» Questions to answer:
**1.** Answer these from the admissions-scandal article:
(a) What total amount in bribes did Loughlin and her husband agree to pay?
(b) Which university did the couple allegedly try to get their daughters into?
(c) How many parents entered guilty pleas one day before the new charge?
**2.** Render this sentence from the admissions-scandal article in Spanish: "Lori Loughlin and her husband are now facing 40 years in prison and over one-million dollars in fines for allegedly bribing officials in a bid to get their daughters into the University of Southern California."
**3.** Carry on the admissions-scandal article past its last sentence.
┌─ Excerpt
Lori Loughlin now facing 40 YEARS in prison after grand jury indicts her and 18 other parents on charges of fraud and money laundering in college admissions scandal
- Lori Loughlin and the 18 other parents who did not enter guilty pleas in the college admissions scandal have been hit with a superseding indictment
- They are now charged with both mail fraud and money laundering, charges which each carry a sentence of up to 20 years in prison
- The couple could also be facing fines of over $1 million after the payments they made were categorized as charitable donations
- Loughlin and her husband ‘agreed to pay bribes totaling $500,000 in exchange for having their two daughters designated as recruits to the USC crew team
Lori Loughlin and her husband are now facing 40 years in prison and over one-million dollars in fines for allegedly bribing officials in a bid to get their daughters into the University of Southern California.
One day after 13 parents entered guilty pleas for their roles in the Operation Varsity Blues scandal, the 19 who did not admit guilt have been hit with a new charge or money laudnering inm addition to mail fraud.
└─
┌─ Entries shown
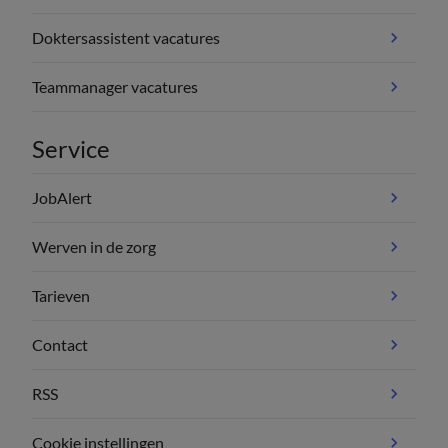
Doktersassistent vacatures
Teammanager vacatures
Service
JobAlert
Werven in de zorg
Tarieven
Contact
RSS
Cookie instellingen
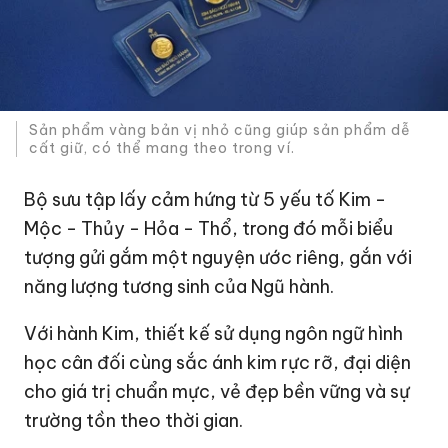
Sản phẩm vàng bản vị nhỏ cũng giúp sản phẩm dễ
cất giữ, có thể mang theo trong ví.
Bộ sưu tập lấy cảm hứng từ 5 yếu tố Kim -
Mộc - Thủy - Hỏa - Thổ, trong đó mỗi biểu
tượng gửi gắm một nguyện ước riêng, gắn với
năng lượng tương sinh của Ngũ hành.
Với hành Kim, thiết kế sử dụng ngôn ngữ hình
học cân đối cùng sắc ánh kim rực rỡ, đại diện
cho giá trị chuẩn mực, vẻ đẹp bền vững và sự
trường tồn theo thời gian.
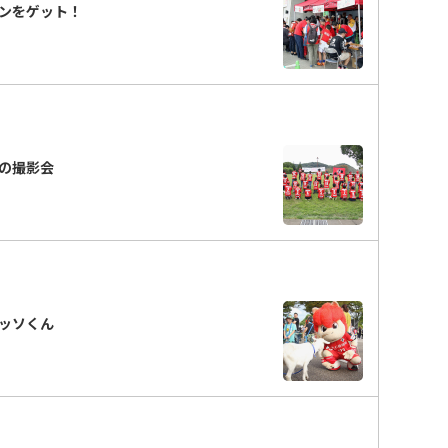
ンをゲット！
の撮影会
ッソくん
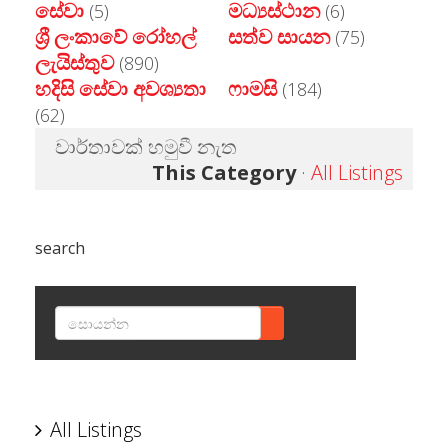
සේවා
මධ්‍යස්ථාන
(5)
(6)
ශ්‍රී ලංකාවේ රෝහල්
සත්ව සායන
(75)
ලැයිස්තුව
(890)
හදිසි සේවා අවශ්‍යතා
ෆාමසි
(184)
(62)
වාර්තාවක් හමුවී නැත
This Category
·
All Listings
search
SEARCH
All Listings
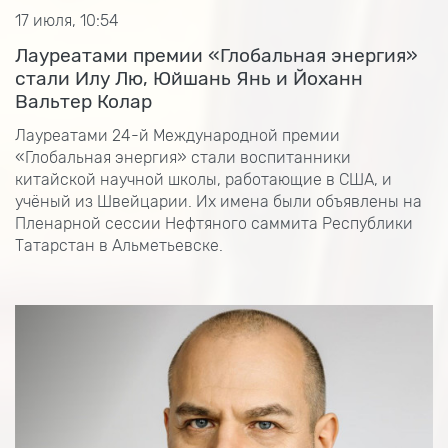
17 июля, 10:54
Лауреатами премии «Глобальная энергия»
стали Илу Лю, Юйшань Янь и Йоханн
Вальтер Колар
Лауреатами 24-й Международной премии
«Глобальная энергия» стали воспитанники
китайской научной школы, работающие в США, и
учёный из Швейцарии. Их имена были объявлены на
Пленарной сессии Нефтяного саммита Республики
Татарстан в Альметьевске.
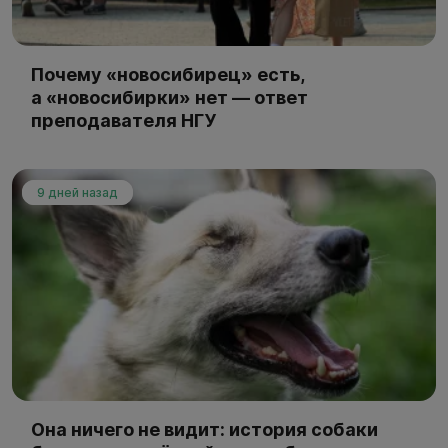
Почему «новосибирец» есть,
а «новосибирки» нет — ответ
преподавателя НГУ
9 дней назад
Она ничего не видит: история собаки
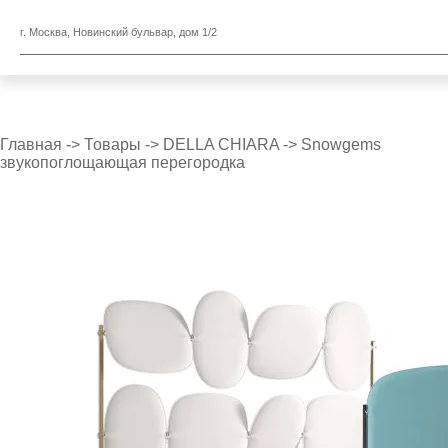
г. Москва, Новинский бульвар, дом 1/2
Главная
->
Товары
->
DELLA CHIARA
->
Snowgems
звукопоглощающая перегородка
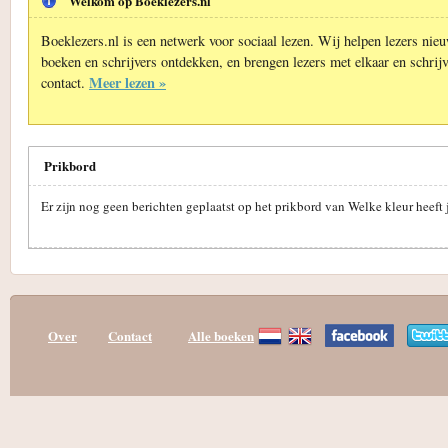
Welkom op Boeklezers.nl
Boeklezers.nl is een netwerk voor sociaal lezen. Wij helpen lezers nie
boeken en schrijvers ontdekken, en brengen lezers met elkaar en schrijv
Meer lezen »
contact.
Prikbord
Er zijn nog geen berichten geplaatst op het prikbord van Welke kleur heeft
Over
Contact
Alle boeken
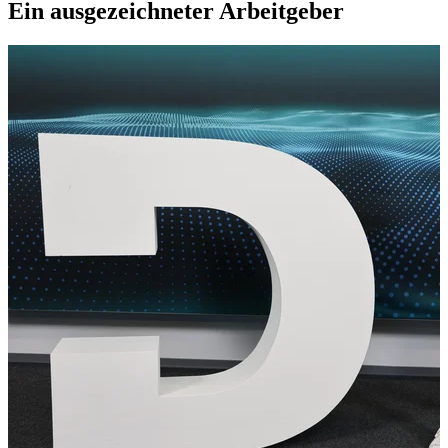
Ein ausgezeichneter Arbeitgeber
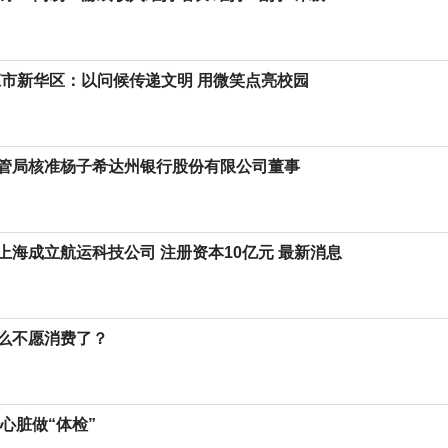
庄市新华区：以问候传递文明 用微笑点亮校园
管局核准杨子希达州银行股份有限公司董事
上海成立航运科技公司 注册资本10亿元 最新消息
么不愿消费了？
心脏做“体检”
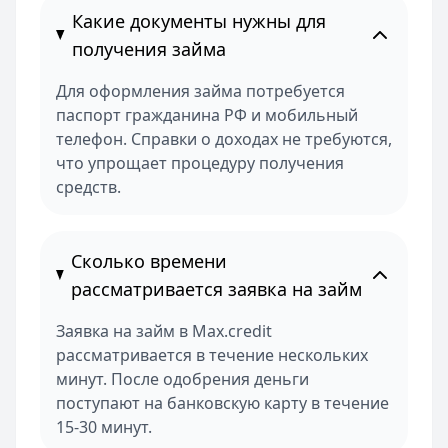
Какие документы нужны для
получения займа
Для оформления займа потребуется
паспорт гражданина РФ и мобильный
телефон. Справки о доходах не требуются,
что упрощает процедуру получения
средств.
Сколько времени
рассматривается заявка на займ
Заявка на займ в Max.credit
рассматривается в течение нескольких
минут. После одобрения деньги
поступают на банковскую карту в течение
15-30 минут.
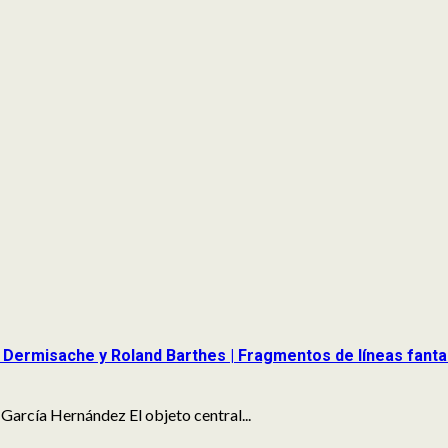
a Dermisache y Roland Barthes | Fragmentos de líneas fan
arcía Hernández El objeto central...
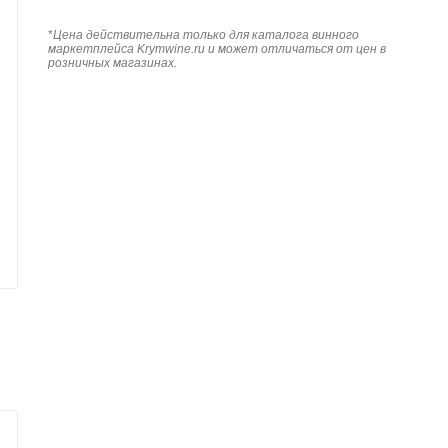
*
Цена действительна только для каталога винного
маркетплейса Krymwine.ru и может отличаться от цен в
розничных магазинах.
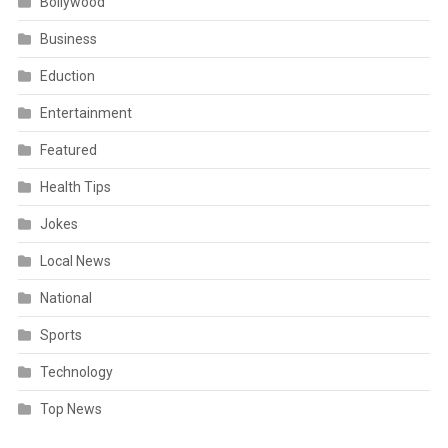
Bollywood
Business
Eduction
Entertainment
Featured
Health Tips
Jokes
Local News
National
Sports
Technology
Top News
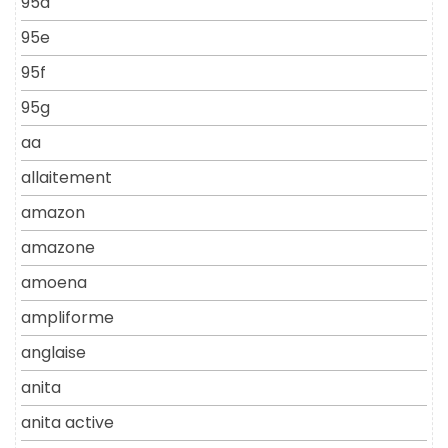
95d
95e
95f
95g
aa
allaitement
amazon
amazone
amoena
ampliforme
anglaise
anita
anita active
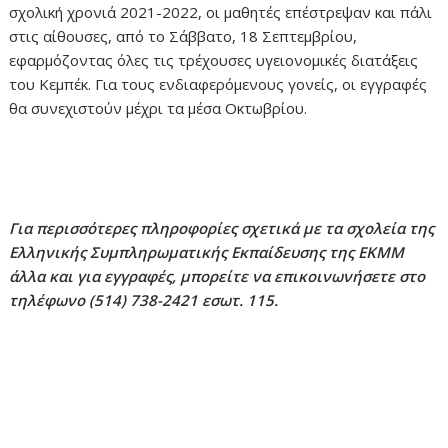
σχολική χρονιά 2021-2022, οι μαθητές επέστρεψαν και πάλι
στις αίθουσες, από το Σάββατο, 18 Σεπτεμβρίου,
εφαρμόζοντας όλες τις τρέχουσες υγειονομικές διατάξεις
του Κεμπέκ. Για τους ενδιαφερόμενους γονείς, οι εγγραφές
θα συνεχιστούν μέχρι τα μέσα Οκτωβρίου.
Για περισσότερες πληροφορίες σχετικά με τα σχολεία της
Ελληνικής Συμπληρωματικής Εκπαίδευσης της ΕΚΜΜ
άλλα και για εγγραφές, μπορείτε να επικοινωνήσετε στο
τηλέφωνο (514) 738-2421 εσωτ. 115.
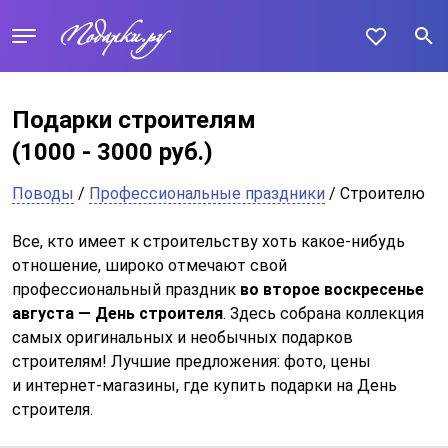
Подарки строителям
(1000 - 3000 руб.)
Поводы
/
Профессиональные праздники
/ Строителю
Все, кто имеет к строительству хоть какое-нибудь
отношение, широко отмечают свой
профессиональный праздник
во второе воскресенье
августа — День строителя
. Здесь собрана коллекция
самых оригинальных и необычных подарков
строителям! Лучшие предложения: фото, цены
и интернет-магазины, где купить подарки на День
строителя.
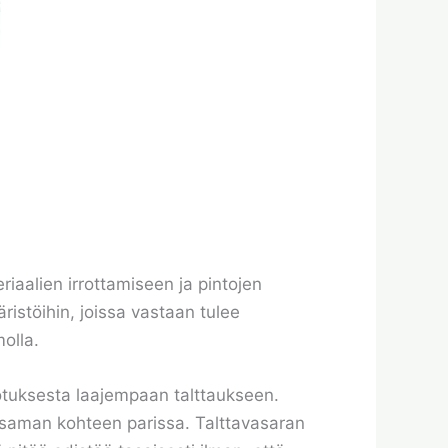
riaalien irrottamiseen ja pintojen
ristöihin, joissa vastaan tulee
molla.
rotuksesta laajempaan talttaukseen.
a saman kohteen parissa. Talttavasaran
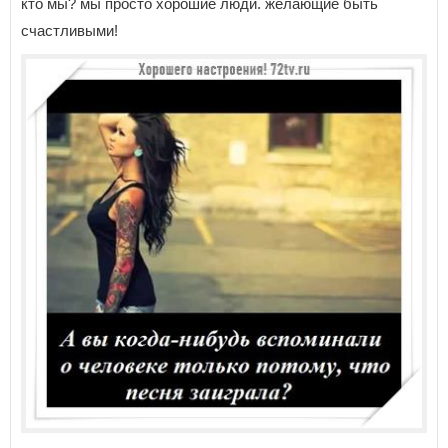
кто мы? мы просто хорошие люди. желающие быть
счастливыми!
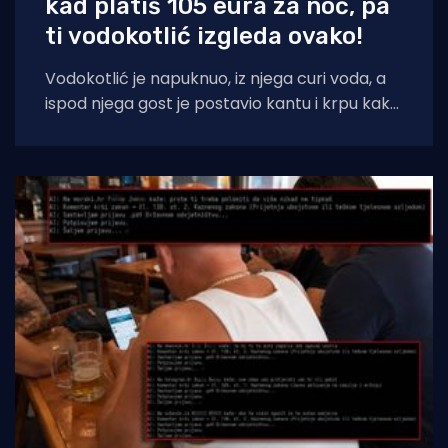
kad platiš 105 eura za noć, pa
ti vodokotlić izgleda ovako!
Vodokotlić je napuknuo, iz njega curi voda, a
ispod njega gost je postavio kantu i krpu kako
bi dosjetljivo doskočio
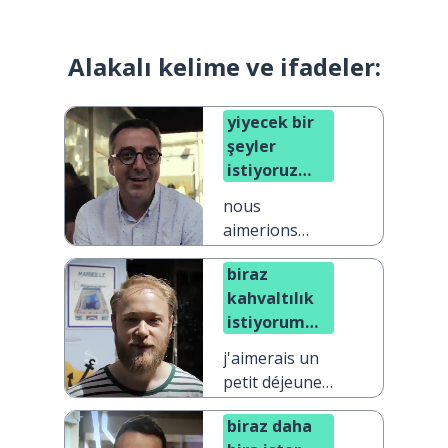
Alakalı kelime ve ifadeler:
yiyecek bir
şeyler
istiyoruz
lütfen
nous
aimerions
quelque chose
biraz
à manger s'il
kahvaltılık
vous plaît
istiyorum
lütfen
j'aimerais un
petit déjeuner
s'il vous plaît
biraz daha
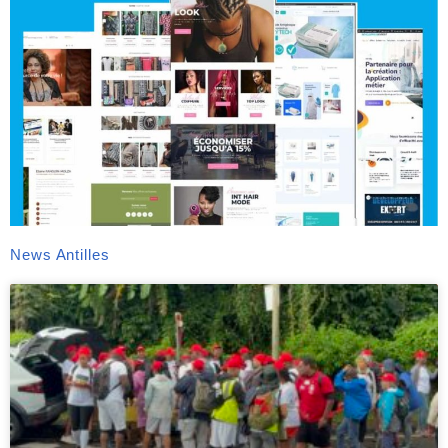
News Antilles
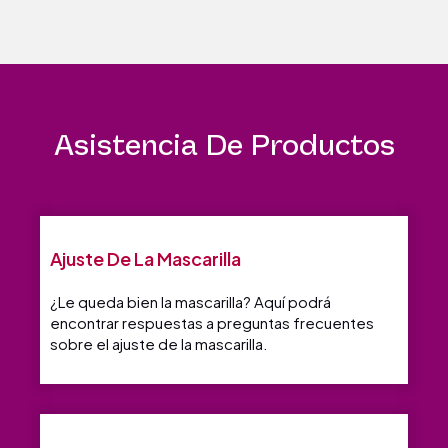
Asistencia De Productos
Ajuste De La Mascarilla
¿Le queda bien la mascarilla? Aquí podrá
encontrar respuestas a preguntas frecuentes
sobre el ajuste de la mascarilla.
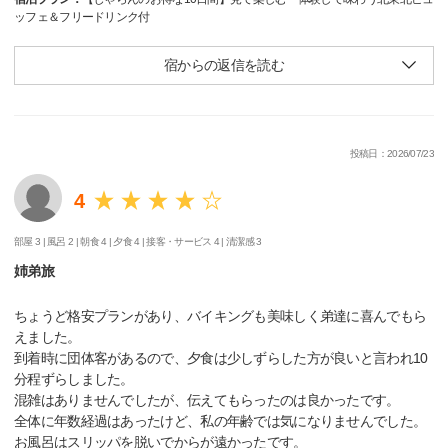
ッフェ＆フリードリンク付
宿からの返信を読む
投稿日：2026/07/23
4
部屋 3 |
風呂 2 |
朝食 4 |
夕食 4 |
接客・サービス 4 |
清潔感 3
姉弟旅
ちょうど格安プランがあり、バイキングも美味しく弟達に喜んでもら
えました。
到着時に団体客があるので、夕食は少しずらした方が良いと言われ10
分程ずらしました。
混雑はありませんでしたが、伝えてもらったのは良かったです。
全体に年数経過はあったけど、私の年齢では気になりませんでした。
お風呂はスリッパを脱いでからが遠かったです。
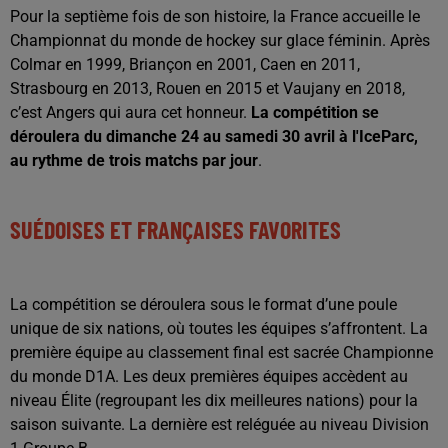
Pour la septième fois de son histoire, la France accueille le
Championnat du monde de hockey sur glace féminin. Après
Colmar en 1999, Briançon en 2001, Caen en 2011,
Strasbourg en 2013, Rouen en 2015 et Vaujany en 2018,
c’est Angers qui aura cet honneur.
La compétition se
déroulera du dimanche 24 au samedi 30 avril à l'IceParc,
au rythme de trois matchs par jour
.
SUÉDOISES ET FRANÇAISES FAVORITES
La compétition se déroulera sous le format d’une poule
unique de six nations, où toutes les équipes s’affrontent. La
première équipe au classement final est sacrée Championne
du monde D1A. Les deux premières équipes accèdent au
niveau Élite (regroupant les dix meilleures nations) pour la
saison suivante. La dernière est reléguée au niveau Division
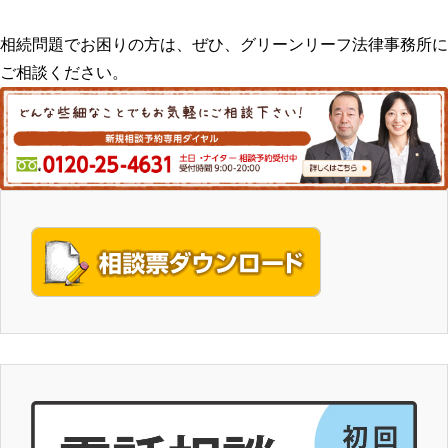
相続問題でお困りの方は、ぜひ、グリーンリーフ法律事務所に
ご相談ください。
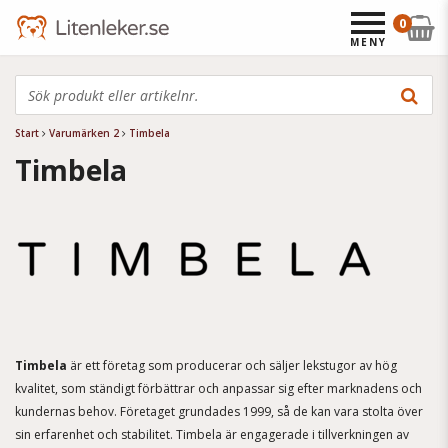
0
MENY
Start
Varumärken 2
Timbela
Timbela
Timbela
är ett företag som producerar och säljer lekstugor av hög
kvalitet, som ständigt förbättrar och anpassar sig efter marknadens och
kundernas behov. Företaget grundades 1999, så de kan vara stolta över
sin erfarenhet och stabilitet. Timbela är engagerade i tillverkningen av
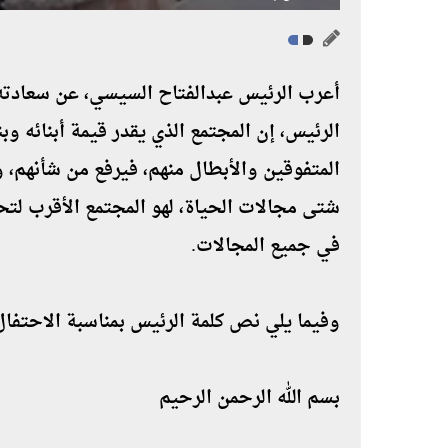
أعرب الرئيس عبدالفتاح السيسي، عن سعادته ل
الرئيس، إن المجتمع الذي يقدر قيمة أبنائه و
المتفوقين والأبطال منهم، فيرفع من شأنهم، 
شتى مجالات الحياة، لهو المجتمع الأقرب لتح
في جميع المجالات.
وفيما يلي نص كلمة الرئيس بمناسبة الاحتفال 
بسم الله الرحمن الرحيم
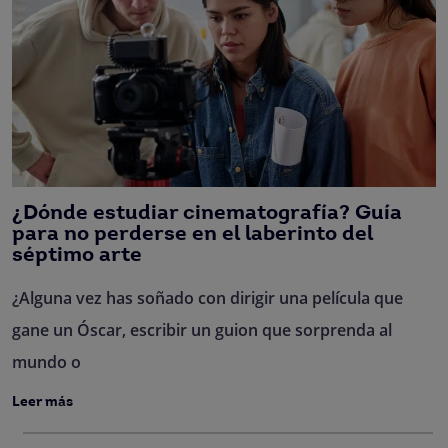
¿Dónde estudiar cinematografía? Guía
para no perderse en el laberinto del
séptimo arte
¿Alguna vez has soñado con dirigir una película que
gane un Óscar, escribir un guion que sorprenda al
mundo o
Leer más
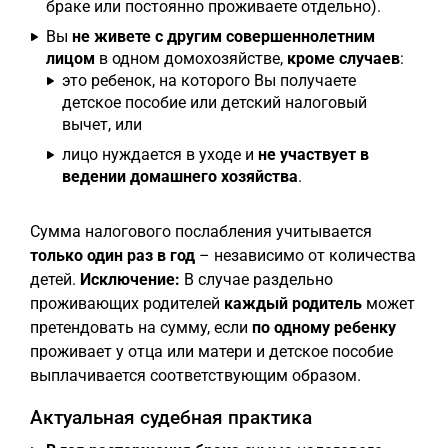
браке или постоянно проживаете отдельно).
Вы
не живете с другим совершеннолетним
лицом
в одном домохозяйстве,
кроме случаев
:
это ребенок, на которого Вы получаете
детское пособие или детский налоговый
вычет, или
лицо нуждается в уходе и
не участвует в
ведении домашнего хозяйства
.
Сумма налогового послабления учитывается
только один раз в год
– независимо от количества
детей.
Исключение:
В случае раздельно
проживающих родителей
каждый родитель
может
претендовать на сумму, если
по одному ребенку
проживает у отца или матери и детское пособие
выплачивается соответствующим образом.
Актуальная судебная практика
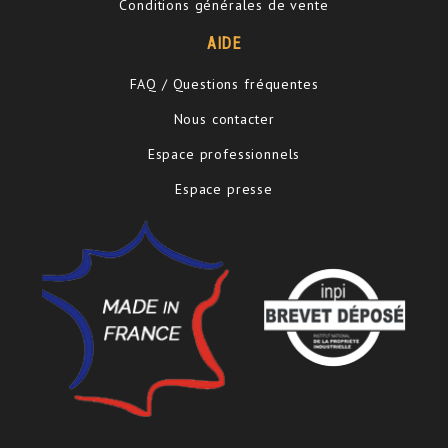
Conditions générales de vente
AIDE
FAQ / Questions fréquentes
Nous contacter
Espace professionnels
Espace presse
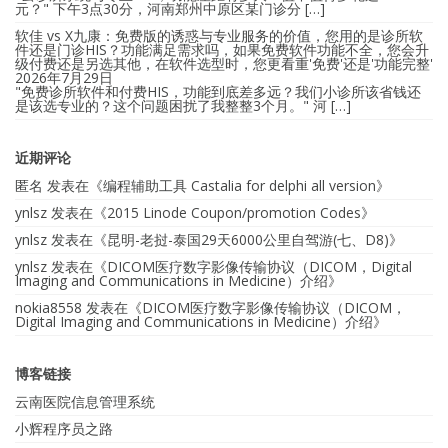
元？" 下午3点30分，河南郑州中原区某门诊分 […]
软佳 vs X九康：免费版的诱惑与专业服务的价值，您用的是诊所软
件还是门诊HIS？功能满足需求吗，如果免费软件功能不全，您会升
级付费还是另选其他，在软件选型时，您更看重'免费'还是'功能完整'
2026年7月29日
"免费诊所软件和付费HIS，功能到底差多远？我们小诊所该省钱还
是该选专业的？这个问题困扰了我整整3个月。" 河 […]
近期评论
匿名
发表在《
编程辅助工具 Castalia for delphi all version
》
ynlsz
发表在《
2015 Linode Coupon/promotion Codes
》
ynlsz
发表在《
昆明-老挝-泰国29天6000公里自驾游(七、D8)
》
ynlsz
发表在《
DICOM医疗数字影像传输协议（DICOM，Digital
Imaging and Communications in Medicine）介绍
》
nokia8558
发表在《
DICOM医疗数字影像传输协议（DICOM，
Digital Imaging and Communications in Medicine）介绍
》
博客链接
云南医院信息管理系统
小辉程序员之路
└─
» Per-task answers:
**1.**
(a) $500,000
(b) The University of Southern California
(c) 13

**2.** Lori Loughlin y su esposo ahora enfrentan 40 años de prisión y más de un millón de dólares en multas por presuntamente sobornar a funcionarios en un intento de lograr que sus hijas ingresaran a la Universidad del Sur de California.

**3.**
Among those named are William McGlashan, Manuel and Elizabeth Henriquez, and Loughlin and husband Mossimo Giannulli.
‘The charge of conspiracy to commit mail and wire fraud and honest services mail and wire fraud provides for a maximum sentence of 20 years in prison, three years of supervised release, and a fine of $250,000 or twice the gross gain or loss, whichever is greater,’ said a release from the US Attorney’s Office for the District of Massachusetts.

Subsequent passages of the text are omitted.